Hmmm, Genetic Engineering. I wonder how much we can take from Man before we can pretend that it’s artificial intelligence. Bunch of people want slaves, and if we can pervert a mother’s love to the point she murders her child, it will be child’s play to convince that lonely single guy that it’s not alive, it’s just a sex doll. Several ugly possibilities. Slave revolt, which will be really ugly, since, as a rule, slaves do the dirty work. Big difference between farming and tending the nuclear reactor…. Then there’s the ugly possibility that Women will, by process of elimination, be Kznitied out of the world. We now know that once women get “The Right To Choose” the birthrate drops below replacement rate. And the children they have are boys (see China!). Going to be lots of pressure for “biodroid” cat girl sex slaves. How long before Women stop being considered thinking beings? Funny, when you think of it. Women used their political power to make Abortion the law of the land, and it may be the end of them. So it goes.
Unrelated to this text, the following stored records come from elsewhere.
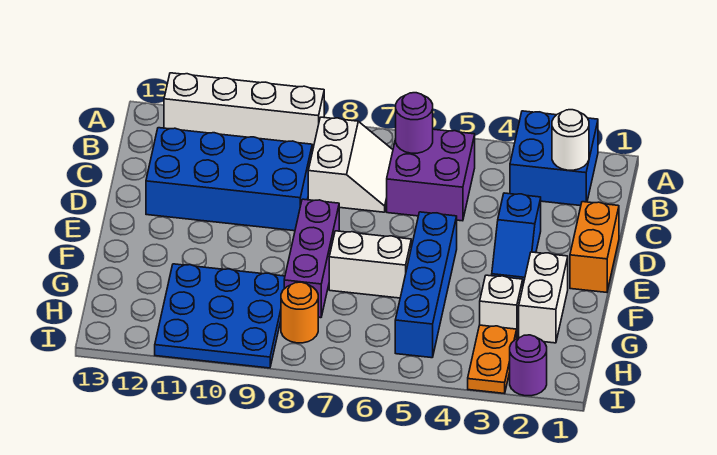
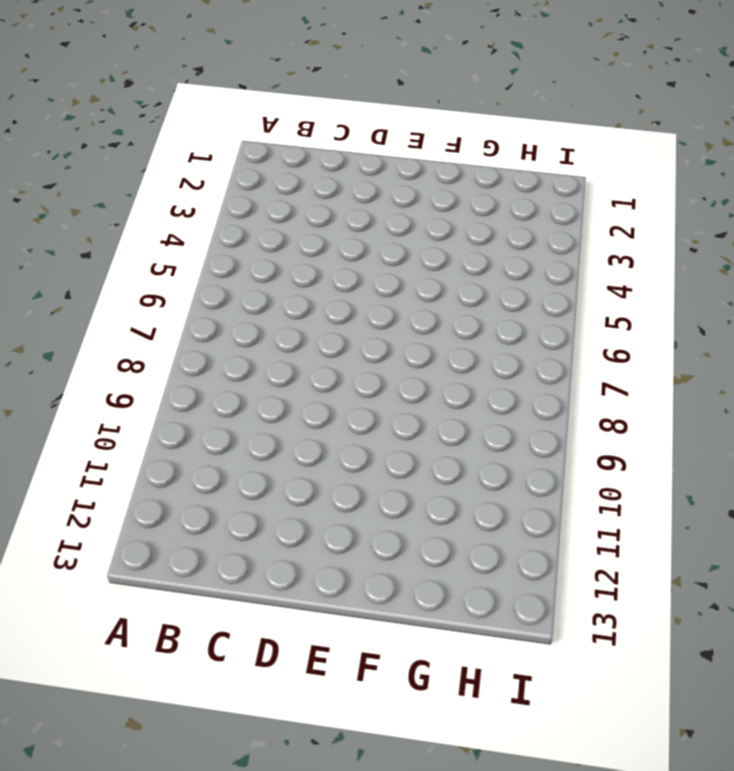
none -> blue 2x2 brick [510,111,598,206]
none -> white 1x4 brick [164,73,324,149]
none -> purple 2x2 brick [387,129,475,221]

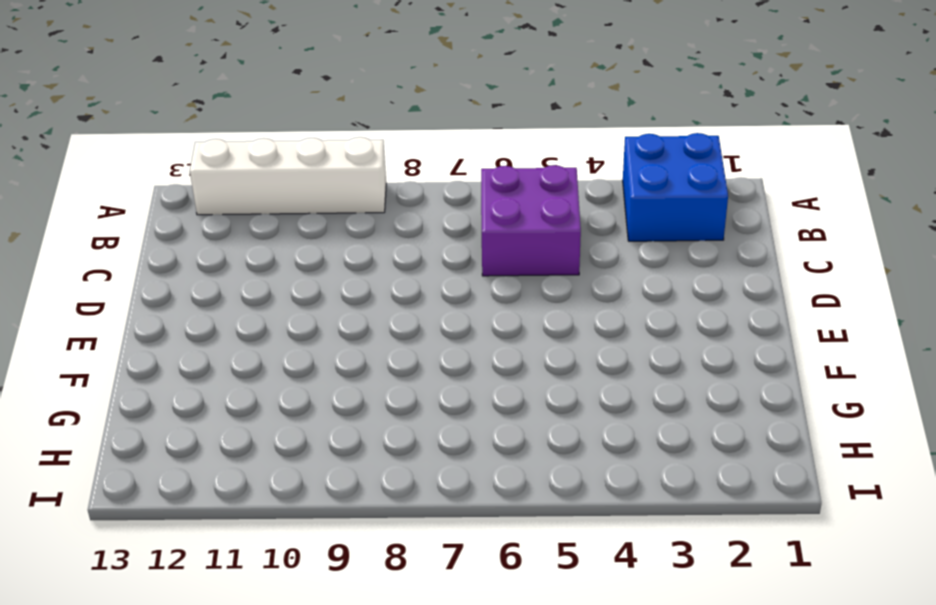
none -> white 2x2 slope [308,117,393,212]
none -> blue 2x4 brick [146,128,312,231]
none -> orange 1x2 brick [570,202,619,292]

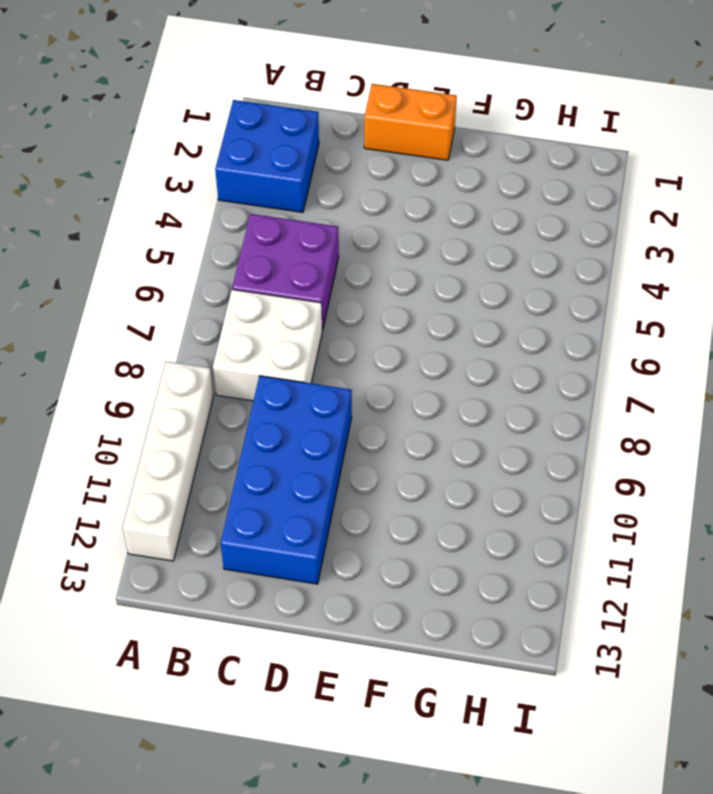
white 2x2 brick [213,290,322,401] -> white 2x2 slope [308,117,393,212]
none -> blue 1x2 slope [492,193,541,283]
none -> blue 1x4 brick [395,212,457,358]
none -> purple 1x3 brick [284,199,339,318]

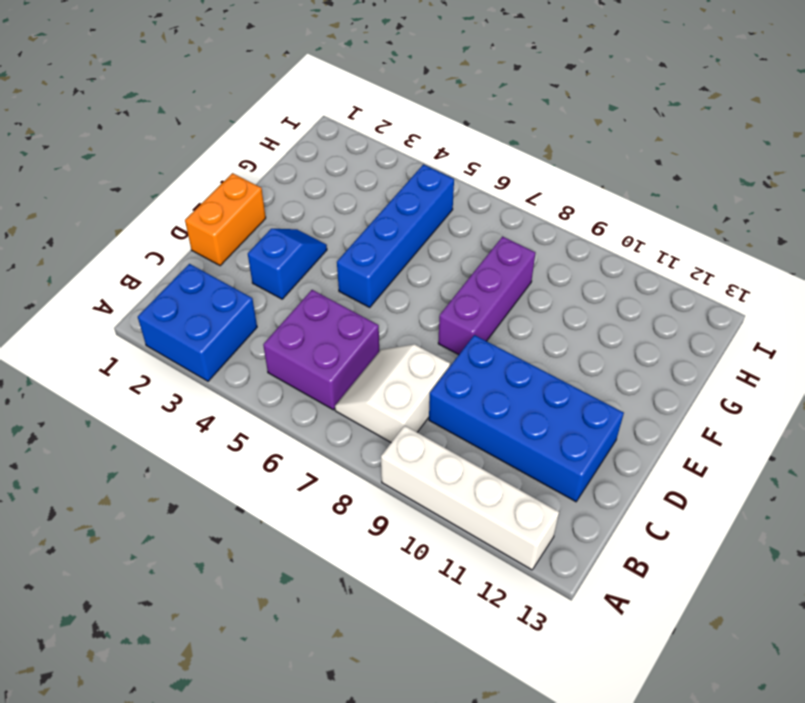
none -> white 1x2 brick [519,252,568,343]
none -> white 1x2 brick [329,231,411,298]
none -> white 1x1 brick [480,275,523,336]

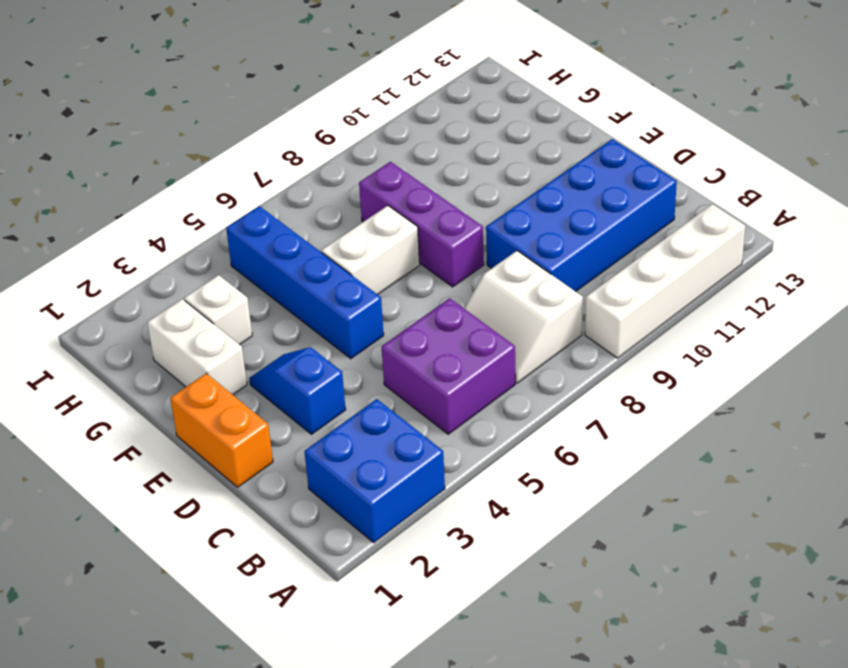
none -> blue 3x3 plate [155,264,285,368]
none -> orange 1x2 plate [468,325,517,393]
none -> orange 1x1 round brick [281,282,318,343]

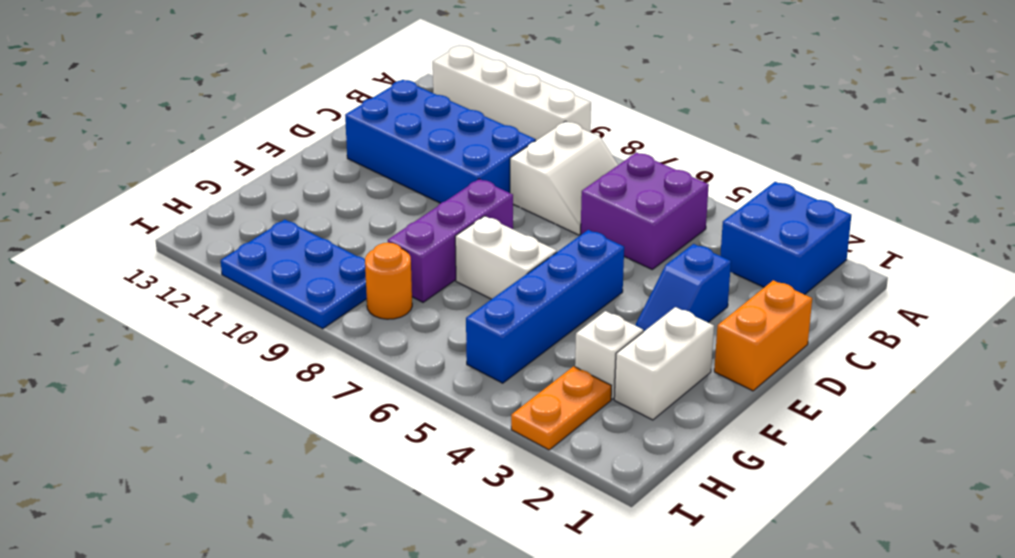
blue 2x3 plate [221,220,367,329] -> blue 3x3 plate [155,264,285,368]
none -> purple 1x1 round brick [510,335,547,396]
none -> white 1x1 round brick [552,110,589,170]
none -> purple 1x1 round brick [396,93,433,153]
In England they already decided that if you make a human inside of a cow egg, instead of a human one, they’re not “really” human. (Thankfully, several Churches exploded about this notion.)
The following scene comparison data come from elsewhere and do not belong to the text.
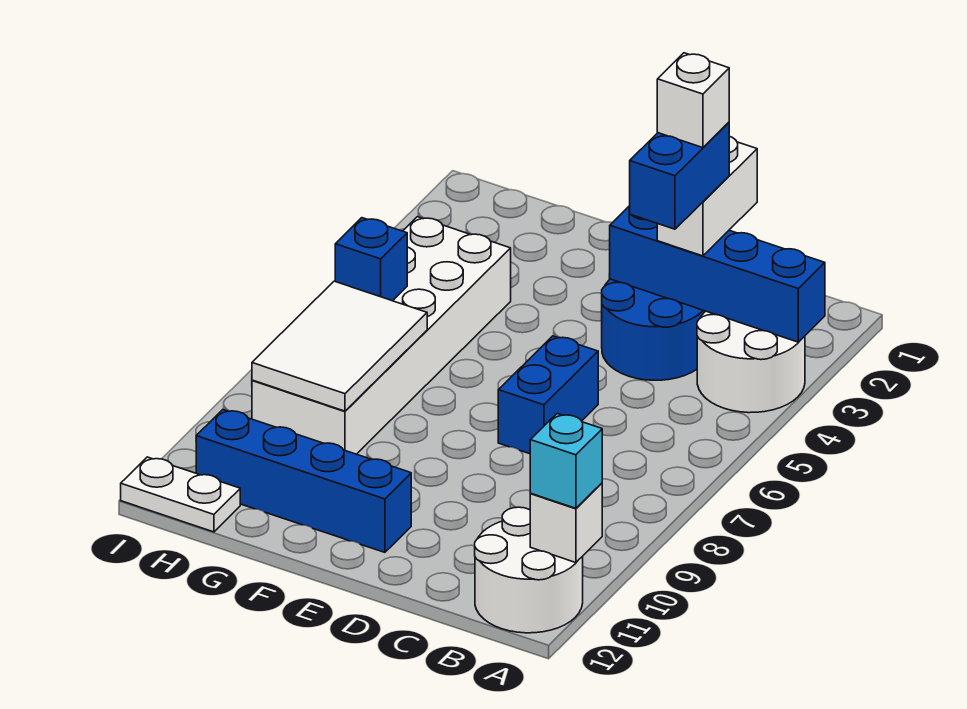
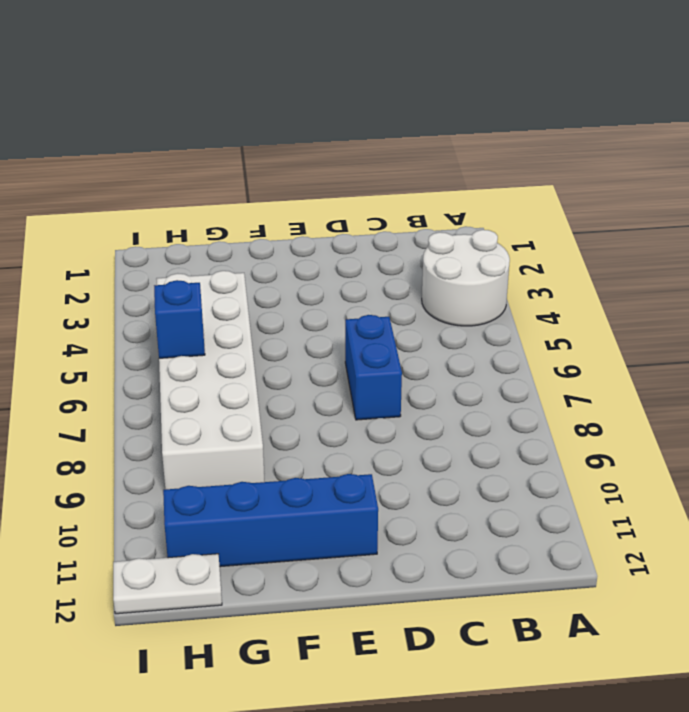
none -> white 2x2 round brick [475,507,583,633]
none -> blue 2x2 round brick [602,279,705,380]
none -> blue 1x4 brick [609,206,825,342]

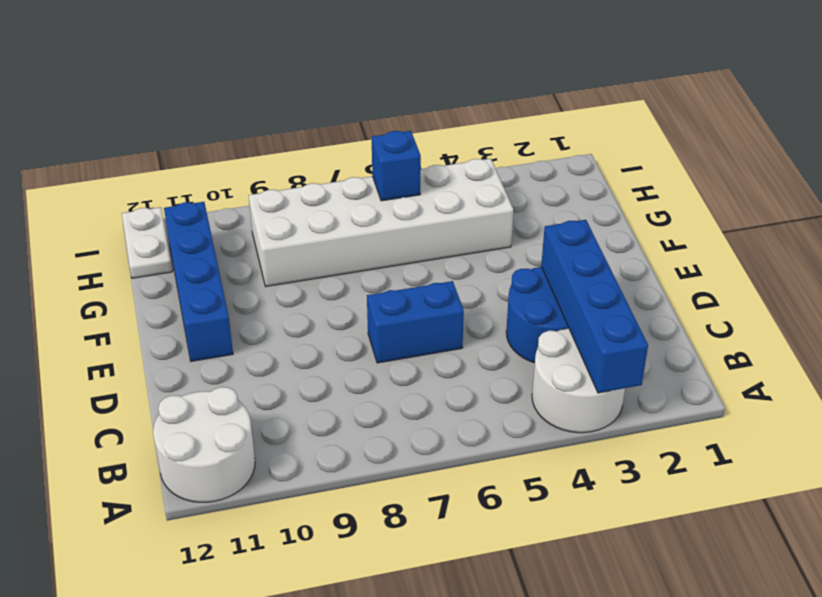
none -> white 1x1 brick [530,483,602,563]
none -> white 2x3 tile [252,281,427,411]
none -> cyan 1x1 brick [530,414,602,508]

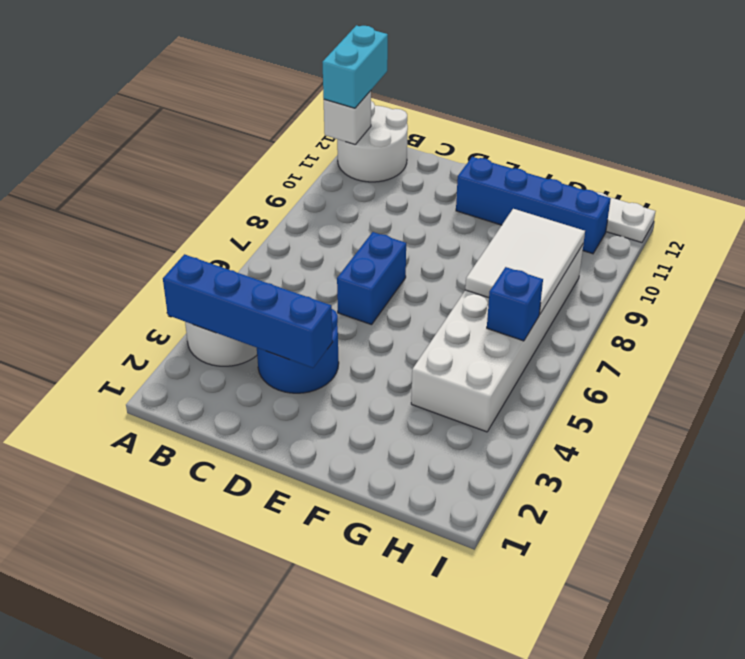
cyan 1x2 brick [322,25,388,108] -> cyan 1x1 brick [530,414,602,508]
none -> white 1x2 brick [657,136,757,256]
none -> blue 1x2 brick [630,122,729,229]
none -> white 1x1 brick [657,53,729,148]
“Creating the Tinman by chopping off one part after another”.
That reminds me of an old Sci-Fi movie called, I think, The Creation of the Androids. Set in the future, when the human fertility is dropping below replacement level, and secret calculations have revealed that humanity is going extinct, a scientist discovers a way to download a person’s complete memory and personality into a robot, provided they do it as soon as he is dead. The chief character, a robot-hater, is dismayed to discover this has been done to him. The following memorable conversation ensures:
“This is terrible. I’m just a horrible, soulless robot.”
“Now, wait a minute. If you lost a leg, and it was replaced by an artificial leg, would your soul be any smaller?”
“Of course not.”
“And if both your legs and both your arms were replaced, would it still be any smaller?”
“No.”
“And if, after that, you had a heart attack, and we given an artificial heart, would your sould still be any smaller?’
“Of course not.”
“Then we could go on with it, replacing one organ after the other. This is what has happened to you: you have had a body transplant.”
The article “The Wisdom of Repugnance” by Leon Kass, discusses the ethics of human cloning. Although not much discussed in recent years, human cloning is far more likely than self-aware computers.
http://www.catholiceducation.org/articles/medical_ethics/me0006.html
Dear Mr. Wright,
I wonder: have you ever read much about semiotics, the doctrine of the action of signs? When I’ve heard you talk of symbols and especially of your experience of God during your conversion, I’ve always been impressed on how closely it seems related to semiotics.
~Michael Humpherys
No, the closest I ever came to the study of semiotics was reading science fiction yarns, including WORLD OF NULL A by A.E. van Vogt, who used his action tale to popularize the General Semantics of Korzybski. I am not even sure if this is the same field as semiotics.
I am frankly curious what in my conversion story reminded you of semiotics?
I don’t quite remember the way you phrased it, but it was that the universe was perfused with relations, which sounded something very close to what C.S. Peirce said, “The entire universe is perfused with signs, if it is not composed exclusively of signs.” Signs are triadic relations; something refering to something other than the sign to someone. This triadic nature of signs sharply distinguishes them from the dyadic nature of physical interactions, such as two atoms hitting each other. This seems what you are getting at when you bring up symbols in refuting materialism, as far as I understand.